O tym oszustwie hotelowym jest głośno. Turyści muszą mieć się na baczności
O oszustwach, których ofiarą padają Polacy, wspomina CERT Polska. Ostatnio w internetowym poście na platformie X wskazano, jak działają naciągacze i na jakie wiadomości e-mail powinniśmy uważać. Można się na nie natknąć m.in., rezerwując noclegi przez Booking.
Tak wyglądają oszustwa noclegowe
Wiosna zbliża się wielkimi krokami, a to oznacza, że zaczynamy rezerwować noclegi na wyjazdy majówkowe i świąteczne z okazji Wielkanocy. W natłoku tych działań i licznych ofert łatwo dać się nabrać na taktykę oszustów. Okazuje się, że wciąż nie brakuje ich na platformie Booking – wyłudzają pieniądze i dane metodą na apartament.

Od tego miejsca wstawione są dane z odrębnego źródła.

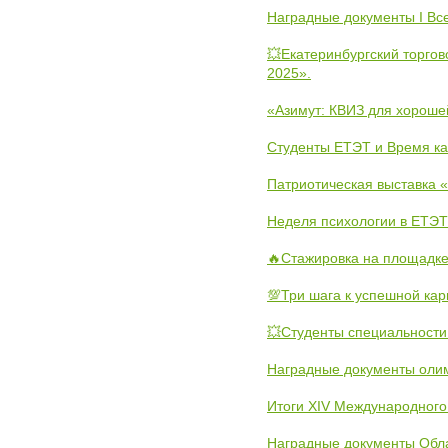
Наградные документы I Вс
💥Екатеринбургский торго
2025».
«Азимут: КВИЗ для хороше
Студенты ЕТЭТ и Время к
Патриотическая выставка
Неделя психологии в ЕТЭТ
🔥Стажировка на площадке
💯Три шага к успешной ка
💥Студенты специальности
Наградные документы олим
Итоги XIV Международного
Наградные документы Обл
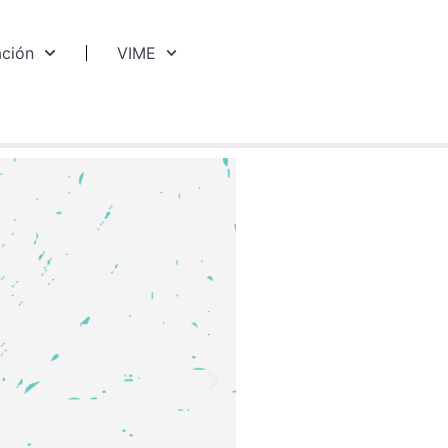
ación
VIME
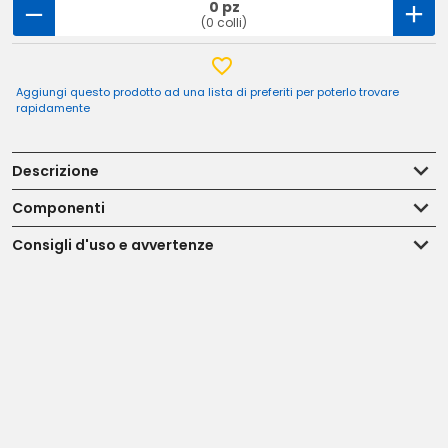
0 pz
(0 colli)
Aggiungi questo prodotto ad una lista di preferiti per poterlo trovare
rapidamente
Descrizione
Componenti
Consigli d'uso e avvertenze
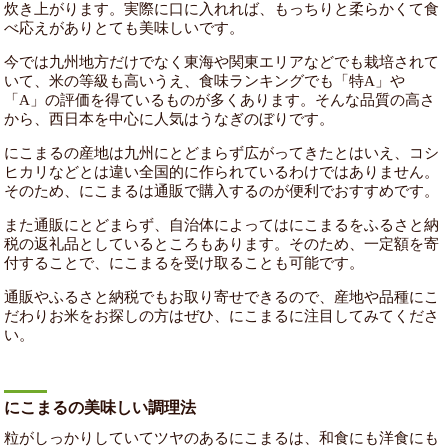
炊き上がります。実際に口に入れれば、もっちりと柔らかくて食
べ応えがありとても美味しいです。
今では九州地方だけでなく東海や関東エリアなどでも栽培されて
いて、米の等級も高いうえ、食味ランキングでも「特A」や
「A」の評価を得ているものが多くあります。そんな品質の高さ
から、西日本を中心に人気はうなぎのぼりです。
にこまるの産地は九州にとどまらず広がってきたとはいえ、コシ
ヒカリなどとは違い全国的に作られているわけではありません。
そのため、にこまるは通販で購入するのが便利でおすすめです。
また通販にとどまらず、自治体によってはにこまるをふるさと納
税の返礼品としているところもあります。そのため、一定額を寄
付することで、にこまるを受け取ることも可能です。
通販やふるさと納税でもお取り寄せできるので、産地や品種にこ
だわりお米をお探しの方はぜひ、にこまるに注目してみてくださ
い。
にこまるの美味しい調理法
粒がしっかりしていてツヤのあるにこまるは、和食にも洋食にも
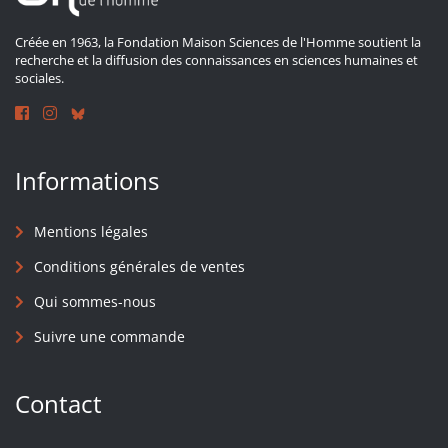
Créée en 1963, la Fondation Maison Sciences de l'Homme soutient la
recherche et la diffusion des connaissances en sciences humaines et
sociales.
Informations
Mentions légales
Conditions générales de ventes
Qui sommes-nous
Suivre une commande
Contact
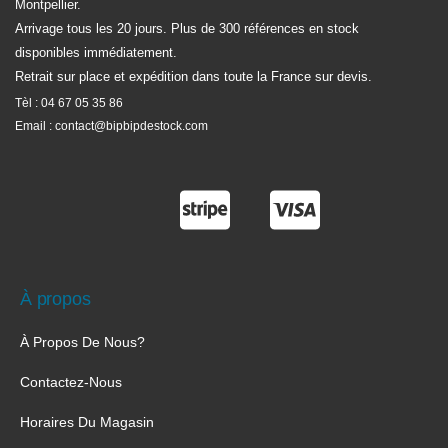
Montpellier.
Arrivage tous les 20 jours. Plus de 300 références en stock
disponibles immédiatement.
Retrait sur place et expédition dans toute la France sur devis.
Tèl :
04 67 05 35 86
Email :
contact@bipbipdestock.com
À propos
À Propos De Nous?
Contactez-Nous
Horaires Du Magasin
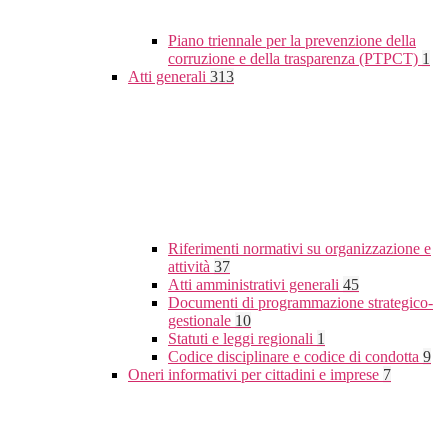
Piano triennale per la prevenzione della
corruzione e della trasparenza (PTPCT)
1
Atti generali
313
Riferimenti normativi su organizzazione e
attività
37
Atti amministrativi generali
45
Documenti di programmazione strategico-
gestionale
10
Statuti e leggi regionali
1
Codice disciplinare e codice di condotta
9
Oneri informativi per cittadini e imprese
7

Wygląda to w ten sposób, że do przyszłym podróżnych wysyłane są fałszywe e-maile. Dowiadujemy się z nich, że musimy zapłacić daną kwotę np. 1000 zł za wynajęcie apartamentu i otrzymujemy profesjonalną fakturę. Oczywiście sprawa dotyczy noclegu, którego wcale nie rezerwowaliśmy. Jesteśmy jednak zapewniani, że wiadomość pochodzi z Booking.com, choć tak naprawdę, to tylko podpucha.
Na to trzeba uważać
Z posta internetowego CERT Polska dowiadujemy się, jak dokładnie wygląda oszustwo noclegowe dotyczące platformy Booking. „Po otwarciu fałszywej faktury wyświetlana jest informacja, która imituje komunikat programu Word, sugerując, że dokument można otworzyć jedynie na komputerze. Jednocześnie w tle następuje pobranie archiwum ZIP zawierającego złośliwy skrypt” — wyjaśniają eksperci.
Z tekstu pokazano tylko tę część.